Design files in plain text:

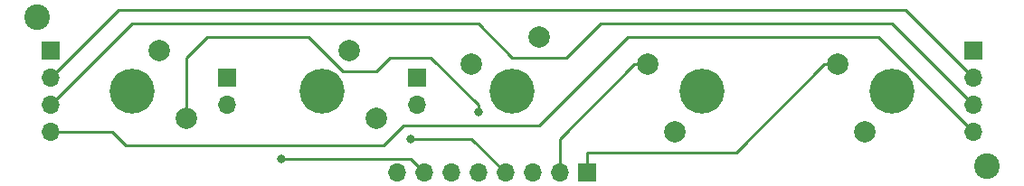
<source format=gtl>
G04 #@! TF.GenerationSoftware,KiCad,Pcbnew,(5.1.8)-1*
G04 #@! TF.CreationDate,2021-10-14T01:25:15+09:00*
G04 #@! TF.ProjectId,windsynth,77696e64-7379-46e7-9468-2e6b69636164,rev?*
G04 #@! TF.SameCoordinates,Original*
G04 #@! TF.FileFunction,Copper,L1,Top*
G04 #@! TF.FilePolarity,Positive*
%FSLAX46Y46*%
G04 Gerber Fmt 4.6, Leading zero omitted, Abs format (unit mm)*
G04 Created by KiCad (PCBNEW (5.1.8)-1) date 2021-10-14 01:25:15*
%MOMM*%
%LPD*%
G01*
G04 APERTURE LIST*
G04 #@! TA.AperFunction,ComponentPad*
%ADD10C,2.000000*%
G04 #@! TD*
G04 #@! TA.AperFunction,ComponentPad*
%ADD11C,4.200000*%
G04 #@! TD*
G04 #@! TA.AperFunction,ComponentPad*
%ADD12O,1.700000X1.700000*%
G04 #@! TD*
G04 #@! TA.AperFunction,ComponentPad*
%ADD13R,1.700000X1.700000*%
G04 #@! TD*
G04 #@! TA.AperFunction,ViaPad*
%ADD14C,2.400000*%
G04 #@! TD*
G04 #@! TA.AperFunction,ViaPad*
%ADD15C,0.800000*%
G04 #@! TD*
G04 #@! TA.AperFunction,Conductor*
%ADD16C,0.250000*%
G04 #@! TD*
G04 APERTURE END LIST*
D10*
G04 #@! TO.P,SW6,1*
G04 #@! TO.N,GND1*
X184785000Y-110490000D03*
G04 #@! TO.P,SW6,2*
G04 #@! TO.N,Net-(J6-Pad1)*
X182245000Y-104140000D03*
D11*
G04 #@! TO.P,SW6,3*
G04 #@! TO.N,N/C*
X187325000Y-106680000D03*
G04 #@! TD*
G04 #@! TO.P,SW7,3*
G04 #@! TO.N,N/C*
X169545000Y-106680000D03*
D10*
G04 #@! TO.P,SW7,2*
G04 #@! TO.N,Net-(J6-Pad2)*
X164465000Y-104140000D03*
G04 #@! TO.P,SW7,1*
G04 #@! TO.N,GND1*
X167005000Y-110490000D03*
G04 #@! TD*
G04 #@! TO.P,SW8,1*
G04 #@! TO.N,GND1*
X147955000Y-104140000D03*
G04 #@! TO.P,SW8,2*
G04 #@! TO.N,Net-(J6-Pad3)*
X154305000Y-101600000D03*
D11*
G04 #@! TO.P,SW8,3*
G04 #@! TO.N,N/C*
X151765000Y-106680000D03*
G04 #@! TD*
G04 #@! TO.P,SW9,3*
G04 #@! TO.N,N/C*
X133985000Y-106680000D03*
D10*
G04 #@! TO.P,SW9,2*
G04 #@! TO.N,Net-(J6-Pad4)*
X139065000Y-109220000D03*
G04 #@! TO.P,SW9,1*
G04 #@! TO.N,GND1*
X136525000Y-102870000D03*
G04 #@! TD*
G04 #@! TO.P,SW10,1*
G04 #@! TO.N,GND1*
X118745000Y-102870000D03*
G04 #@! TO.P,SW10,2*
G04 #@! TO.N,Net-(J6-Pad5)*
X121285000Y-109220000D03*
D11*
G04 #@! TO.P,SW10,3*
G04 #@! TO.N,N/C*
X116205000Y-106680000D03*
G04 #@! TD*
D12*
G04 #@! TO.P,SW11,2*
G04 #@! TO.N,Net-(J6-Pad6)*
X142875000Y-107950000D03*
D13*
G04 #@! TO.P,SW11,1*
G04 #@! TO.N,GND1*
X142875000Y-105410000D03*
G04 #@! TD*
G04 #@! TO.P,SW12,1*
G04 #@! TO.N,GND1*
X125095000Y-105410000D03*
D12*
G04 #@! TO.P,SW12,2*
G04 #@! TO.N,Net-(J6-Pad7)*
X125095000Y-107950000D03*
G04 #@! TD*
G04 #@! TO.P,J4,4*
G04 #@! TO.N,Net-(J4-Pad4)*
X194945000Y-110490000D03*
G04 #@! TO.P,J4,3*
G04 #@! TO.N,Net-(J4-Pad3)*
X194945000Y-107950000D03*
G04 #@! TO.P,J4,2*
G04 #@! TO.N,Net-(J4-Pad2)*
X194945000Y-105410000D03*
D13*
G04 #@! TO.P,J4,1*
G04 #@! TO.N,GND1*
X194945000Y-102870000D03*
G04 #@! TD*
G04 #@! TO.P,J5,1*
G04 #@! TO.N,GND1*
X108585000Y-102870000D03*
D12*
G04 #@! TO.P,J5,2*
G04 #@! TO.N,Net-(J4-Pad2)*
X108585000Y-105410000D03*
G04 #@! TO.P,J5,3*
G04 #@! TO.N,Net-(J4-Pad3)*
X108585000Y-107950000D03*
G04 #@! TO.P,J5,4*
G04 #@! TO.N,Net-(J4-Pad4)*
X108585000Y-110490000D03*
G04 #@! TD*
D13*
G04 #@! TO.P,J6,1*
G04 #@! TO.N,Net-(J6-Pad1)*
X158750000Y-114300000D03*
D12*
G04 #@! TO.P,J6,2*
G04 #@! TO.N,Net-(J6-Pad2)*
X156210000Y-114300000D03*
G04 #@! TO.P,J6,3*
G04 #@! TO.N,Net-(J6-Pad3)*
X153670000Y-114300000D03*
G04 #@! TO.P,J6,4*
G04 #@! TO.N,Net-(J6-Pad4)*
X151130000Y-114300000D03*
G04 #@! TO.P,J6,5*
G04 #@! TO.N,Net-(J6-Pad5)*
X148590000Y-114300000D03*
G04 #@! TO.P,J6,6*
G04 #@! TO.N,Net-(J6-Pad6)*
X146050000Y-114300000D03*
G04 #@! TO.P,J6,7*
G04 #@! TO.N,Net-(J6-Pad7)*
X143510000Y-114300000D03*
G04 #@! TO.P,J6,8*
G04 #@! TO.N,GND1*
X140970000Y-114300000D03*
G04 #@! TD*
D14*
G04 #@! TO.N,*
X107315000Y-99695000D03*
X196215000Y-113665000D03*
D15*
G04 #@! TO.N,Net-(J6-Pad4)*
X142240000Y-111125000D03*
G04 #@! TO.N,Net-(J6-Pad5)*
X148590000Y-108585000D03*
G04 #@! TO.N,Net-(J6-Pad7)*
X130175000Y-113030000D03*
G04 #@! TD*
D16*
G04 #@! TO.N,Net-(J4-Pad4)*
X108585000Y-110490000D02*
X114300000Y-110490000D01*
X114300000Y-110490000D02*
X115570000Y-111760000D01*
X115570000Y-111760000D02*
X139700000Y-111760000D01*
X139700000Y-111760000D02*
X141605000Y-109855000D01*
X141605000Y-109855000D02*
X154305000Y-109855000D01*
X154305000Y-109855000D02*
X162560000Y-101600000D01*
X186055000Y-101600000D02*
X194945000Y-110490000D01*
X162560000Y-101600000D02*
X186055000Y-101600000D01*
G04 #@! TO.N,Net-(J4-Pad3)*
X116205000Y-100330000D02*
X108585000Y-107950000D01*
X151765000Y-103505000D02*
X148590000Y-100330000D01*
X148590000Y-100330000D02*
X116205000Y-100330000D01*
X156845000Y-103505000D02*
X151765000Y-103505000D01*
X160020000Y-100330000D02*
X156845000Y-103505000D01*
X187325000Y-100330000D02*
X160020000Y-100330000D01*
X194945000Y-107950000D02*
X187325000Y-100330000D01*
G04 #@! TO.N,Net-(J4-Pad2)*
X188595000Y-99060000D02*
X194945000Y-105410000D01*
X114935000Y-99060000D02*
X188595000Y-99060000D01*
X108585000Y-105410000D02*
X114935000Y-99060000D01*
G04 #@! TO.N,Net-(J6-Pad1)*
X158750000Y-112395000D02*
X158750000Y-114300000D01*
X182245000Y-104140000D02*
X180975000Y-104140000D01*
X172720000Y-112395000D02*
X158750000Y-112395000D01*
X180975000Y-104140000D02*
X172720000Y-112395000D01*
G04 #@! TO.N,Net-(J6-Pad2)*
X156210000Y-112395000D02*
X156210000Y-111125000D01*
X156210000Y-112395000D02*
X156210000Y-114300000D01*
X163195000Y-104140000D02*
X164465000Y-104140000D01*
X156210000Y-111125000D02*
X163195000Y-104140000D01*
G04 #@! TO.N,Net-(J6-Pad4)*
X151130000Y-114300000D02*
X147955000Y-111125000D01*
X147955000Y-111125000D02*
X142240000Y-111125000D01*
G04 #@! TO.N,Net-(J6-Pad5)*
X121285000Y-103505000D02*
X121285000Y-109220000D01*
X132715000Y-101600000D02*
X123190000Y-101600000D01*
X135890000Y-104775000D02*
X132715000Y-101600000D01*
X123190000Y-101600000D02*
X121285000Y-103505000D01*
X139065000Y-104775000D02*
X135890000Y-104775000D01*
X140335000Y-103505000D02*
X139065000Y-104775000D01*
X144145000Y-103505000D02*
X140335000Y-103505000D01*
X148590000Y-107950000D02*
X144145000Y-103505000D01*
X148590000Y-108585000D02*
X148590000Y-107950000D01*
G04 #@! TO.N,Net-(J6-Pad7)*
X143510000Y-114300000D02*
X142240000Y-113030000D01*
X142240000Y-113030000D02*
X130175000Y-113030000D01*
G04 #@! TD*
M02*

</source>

### TRY IT
In the entries above, find the line with "X196215000Y-113665000D03*" and the line with "X162560000Y-101600000D01*", then set down exactly those two and every line between them, nothing else.

### RESULT OF THIS TASK
X196215000Y-113665000D03*
D15*
G04 #@! TO.N,Net-(J6-Pad4)*
X142240000Y-111125000D03*
G04 #@! TO.N,Net-(J6-Pad5)*
X148590000Y-108585000D03*
G04 #@! TO.N,Net-(J6-Pad7)*
X130175000Y-113030000D03*
G04 #@! TD*
D16*
G04 #@! TO.N,Net-(J4-Pad4)*
X108585000Y-110490000D02*
X114300000Y-110490000D01*
X114300000Y-110490000D02*
X115570000Y-111760000D01*
X115570000Y-111760000D02*
X139700000Y-111760000D01*
X139700000Y-111760000D02*
X141605000Y-109855000D01*
X141605000Y-109855000D02*
X154305000Y-109855000D01*
X154305000Y-109855000D02*
X162560000Y-101600000D01*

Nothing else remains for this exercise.